Answer these questions from the soil-washing methods text below:
1. From how many layers of soil, and to what depth, was the pure soil extracted?
2. How long was the contaminated soil stored in the laboratory?
3. What was the real pollutant amount measured in the sample?

*SOURCE DOCUMENT*:
╔══

Materials and Methods
The first sample has been taken from original soil of Razi industrial estate. It has coarse sandy loam texture with 31% clay, 11% silt and 57% of sand, pH equal 7, organic matter amount 2.3 % weight and density equal 1/8 gram per m3. Therefore, pure soil was extracted from 6 layers of soil to the depth of 0.5 m from Razi industrial area in Isfahan. Then, it was mixed by a concrete mixer specific to the block making. Afterwards, creosote was added evenly during stirring so the soil was contaminated deliberately. After storing in the laboratory for 3 weeks and homogeneity, the initial sample was chosen and its contamination was measured. This measurement was based on the amount of added oil to the certain volume of soil (about 30000 milligram in each kilogram). For avoiding error and having assurance from the amount of initial contamination, the sample was transferred to the laboratory and 25 gr of it was taken. Its hydrocarbon texture was extracted by solvent and its polar compositions were removed by passing on the silica gel absorbent. Then, a hydrocarbon was measured. The real pollutant amount of sample was 26776 milligram in each kilogram of soil. Secondary samples were chosen from basic sample, these chosen samples were washed under the different planned conditions. After finishing several complementary washing stages in different conditions, the soil samples remaining from washing were dried under different conditions. Then the amount of remained contamination in each sample was measured and recorded separately. At the next stage, the recorded results were analyzed. Stay time, temperature, pollutant concentration and washer concentration has been chosen as variable parameters.

╚══

*SUPPLIED ENTRIES*:
╔══

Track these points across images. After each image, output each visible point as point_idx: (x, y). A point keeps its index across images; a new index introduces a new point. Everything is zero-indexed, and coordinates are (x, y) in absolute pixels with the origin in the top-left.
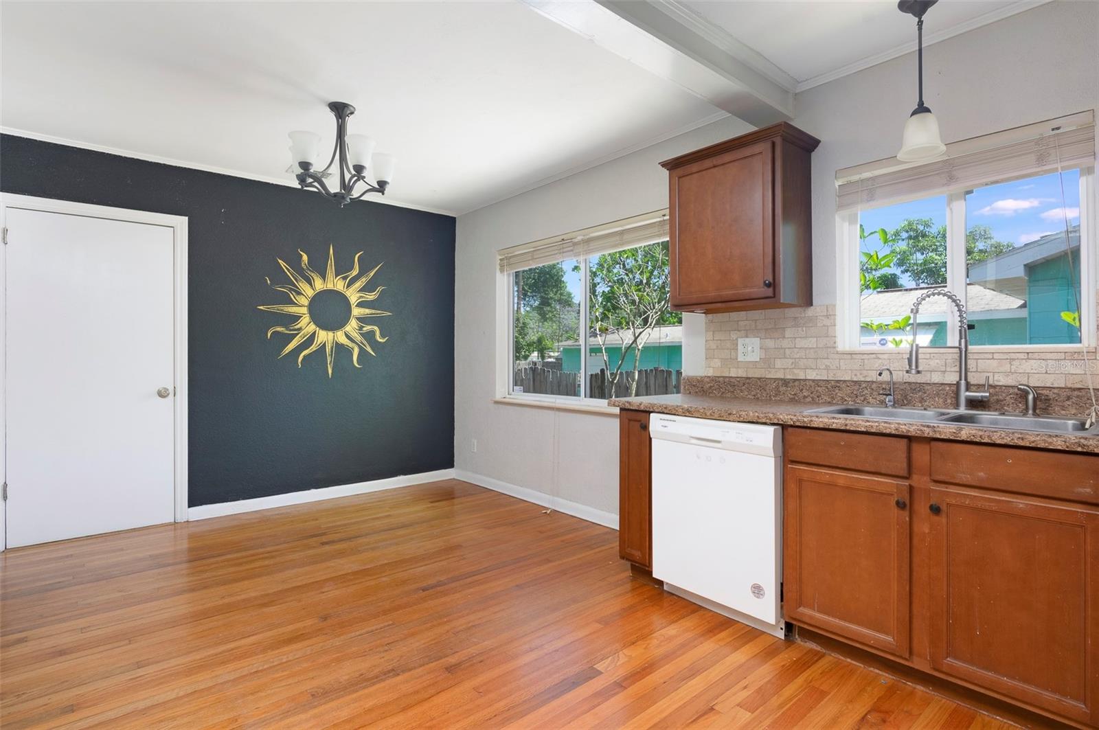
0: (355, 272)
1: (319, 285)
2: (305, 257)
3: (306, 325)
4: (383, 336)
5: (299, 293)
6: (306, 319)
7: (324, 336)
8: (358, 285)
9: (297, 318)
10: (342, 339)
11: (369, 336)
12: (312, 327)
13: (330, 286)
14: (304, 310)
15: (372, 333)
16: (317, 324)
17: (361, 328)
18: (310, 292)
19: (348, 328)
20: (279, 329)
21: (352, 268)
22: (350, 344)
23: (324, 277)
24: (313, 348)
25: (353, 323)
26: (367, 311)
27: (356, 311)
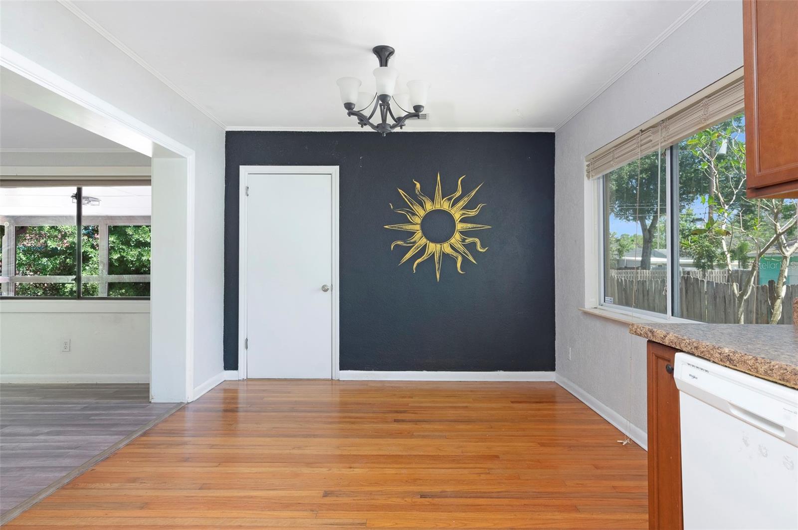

╚══

*TASK ANSWER*:
1. From 6 layers of soil, to a depth of 0.5 m.
2. For 3 weeks.
3. 26776 milligrams in each kilogram of soil.